Infrastructure Design of CBS Server and Crew Training
📅 Visit of Dr. Heiko Liesegang – Last Week of May 2025
📍 Centre of Biotechnology of Sfax (CBS)
As part of the ongoing collaboration within the NGS-4-ECOPROD project, Dr. Heiko Liesegang, partner from the German consortium and expert in data management and bioinformatics infrastructure, visited the Centre of Biotechnology of Sfax (CBS) during the last week of May 2025.
This visit focused on strategic discussions and hands-on planning related to the design and implementation of the local server infrastructure intended to support the bioinformatics workflows of the project, particularly within the scope of Work Package 4 (WP4): Data Management and IT Support.
Key Objectives of the Visit
- To assess the existing IT infrastructure and identify technical requirements for server deployment
- To provide expertise in the design of a scalable, secure, and high-performance bioinformatics server
- To define data storage, processing, and backup protocols aligned with FAIR data principles (Findable, Accessible, Interoperable, and Reusable)
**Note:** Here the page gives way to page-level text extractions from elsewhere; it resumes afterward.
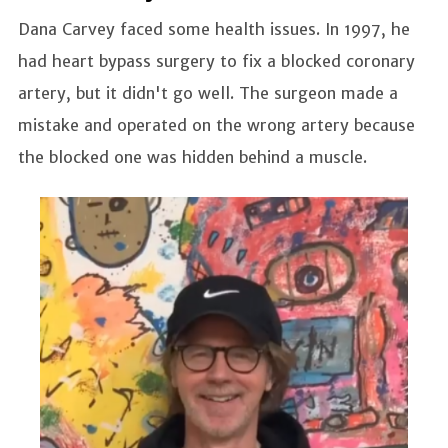
Dana Carvey faced some health issues. In 1997, he
had heart bypass surgery to fix a blocked coronary
artery, but it didn't go well. The surgeon made a
mistake and operated on the wrong artery because
the blocked one was hidden behind a muscle.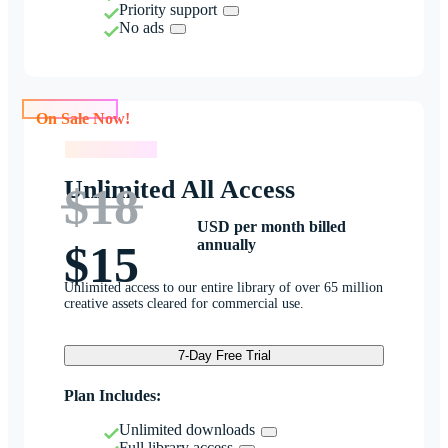
Priority support
No ads
On Sale Now!
On Sale Now!
Unlimited All Access
$18
USD per month billed
annually
$15
Unlimited access to our entire library of over 65 million
creative assets cleared for commercial use.
7-Day Free Trial
Plan Includes:
Unlimited downloads
Full library access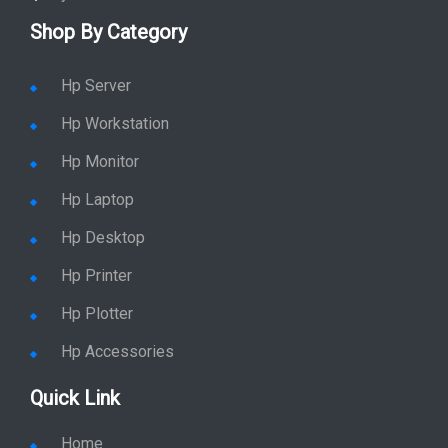
Shop By Category
Hp Server
Hp Workstation
Hp Monitor
Hp Laptop
Hp Desktop
Hp Printer
Hp Plotter
Hp Accessories
Quick Link
Home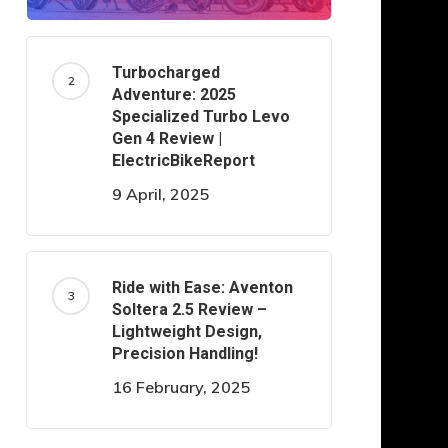
Turbocharged
Adventure: 2025
Specialized Turbo Levo
Gen 4 Review |
ElectricBikeReport
9 April, 2025
Ride with Ease: Aventon
Soltera 2.5 Review –
Lightweight Design,
Precision Handling!
16 February, 2025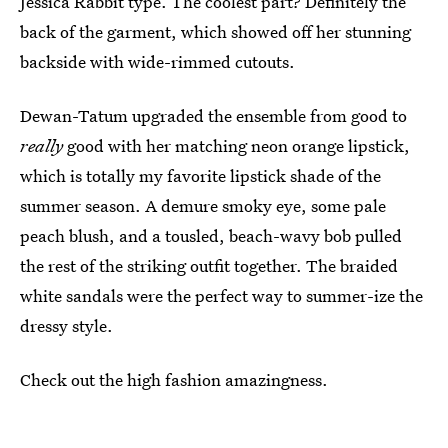
Jessica Rabbit type. The coolest part? Definitely the
back of the garment, which showed off her stunning
backside with wide-rimmed cutouts.
Dewan-Tatum upgraded the ensemble from good to
really
good with her matching neon orange lipstick,
which is totally my favorite lipstick shade of the
summer season. A demure smoky eye, some pale
peach blush, and a tousled, beach-wavy bob pulled
the rest of the striking outfit together. The braided
white sandals were the perfect way to summer-ize the
dressy style.
Check out the high fashion amazingness.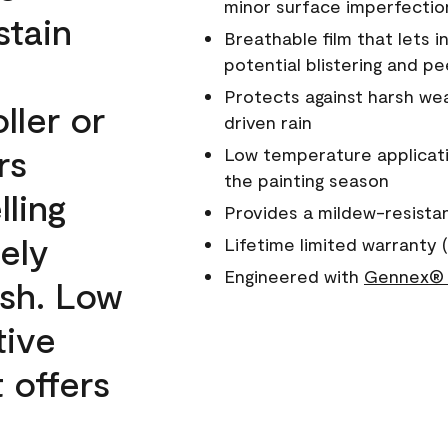
minor surface imperfectio
stain
Breathable film that lets i
potential blistering and pe
Protects against harsh wea
ller or
driven rain
rs
Low temperature applicati
the painting season
lling
Provides a mildew-resista
ely
Lifetime limited warranty (
Engineered with
Gennex® 
ish. Low
tive
 offers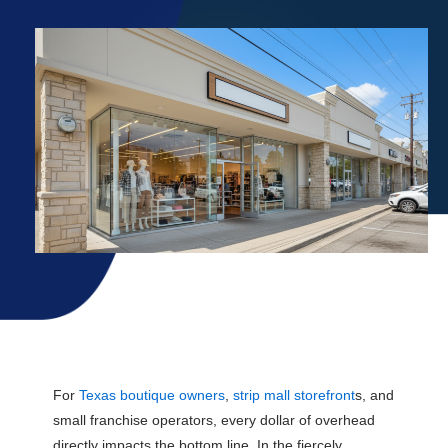
Explore Rates
For
Texas boutique owners
,
strip mall storefront
s, and
small franchise operators, every dollar of overhead
directly impacts the bottom line. In the fiercely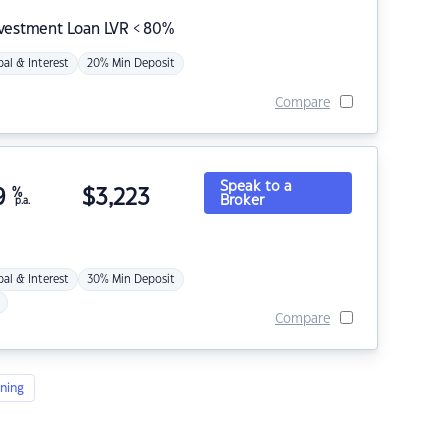
nvestment Loan LVR < 80%
pal & Interest
20% Min Deposit
Compare
Speak to a
9
%
$
3,223
Broker
p.a.
pal & Interest
30% Min Deposit
Compare
ning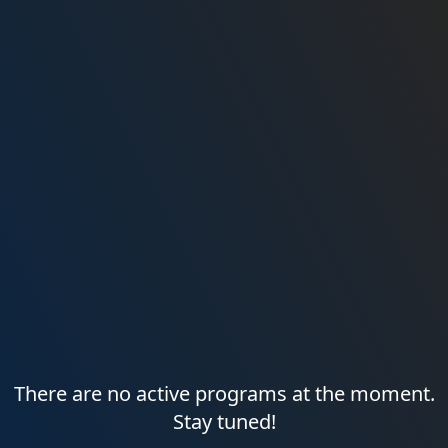
There are no active programs at the moment.
Stay tuned!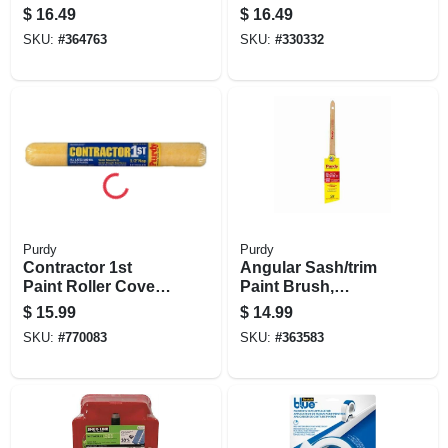
Brush, 1.5 In.
$
16.49
$
16.49
SKU:
#
364763
SKU:
#
330332
Purdy
Purdy
Contractor 1st
Angular Sash/trim
Paint Roller Cover,
Paint Brush,
18 X 1/2 In. Nap
Adjutant Black, 1-
$
15.99
$
14.99
1/2 In.
SKU:
#
770083
SKU:
#
363583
- To deliver targeted training for CBS technical staff on system maintenance, data handling, and access control
Activities and Outcomes
Throughout the week, several working sessions were conducted involving CBS system administrators, researchers, and NGS-4-ECOPROD project members. Key outcomes included:
- A preliminary blueprint for the CBS server infrastructure, including hardware and software specifications
- Selection of key tools for data management and user access control
- Scheduling of follow-up training modules and documentation workflows for long-term sustainability
- Strengthened collaboration between CBS and the German partner institution, fostering knowledge exchange and technical upskilling
This technical visit represents a critical step towards ensuring that CBS hosts a robust infrastructure capable of supporting high-throughput sequencing data, collaborative research, and secure long-term data stewardship.
🔧 The initiative lays the foundation for empowering local teams with the necessary tools and skills to manage and analyze complex genomic datasets, in full alignment with the project’s mission to promote eco-innovative solutions for sustainable agriculture.